*** Supplied data Section Begins ***

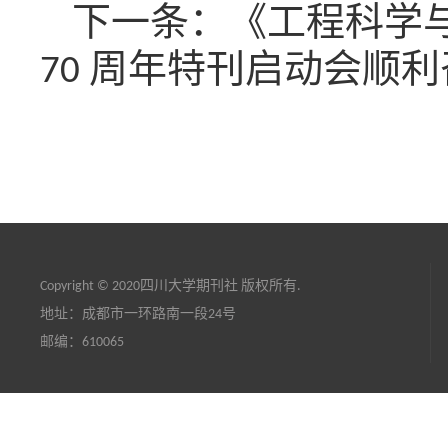
下一条：《工程科学与技
70 周年特刊启动会顺
Copyright © 2020四川大学期刊社 版权所有.
地址：成都市一环路南一段24号
邮编：610065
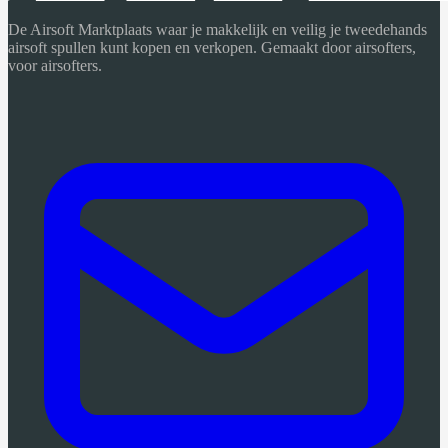
De Airsoft Marktplaats waar je makkelijk en veilig je tweedehands
airsoft spullen kunt kopen en verkopen. Gemaakt door airsofters,
voor airsofters.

*** Supplied data Section Ends ***

* **Prompt**:
All entries must come back exactly as written, though without their pictures.

* **Written reply**:
下一条：《工程科学与技
70 周年特刊启动会顺
Copyright © 2020四川大学期刊社 版权所有.
地址：成都市一环路南一段24号
邮编：610065
De Airsoft Marktplaats waar je makkelijk en veilig je tweedehands
airsoft spullen kunt kopen en verkopen. Gemaakt door airsofters,
voor airsofters.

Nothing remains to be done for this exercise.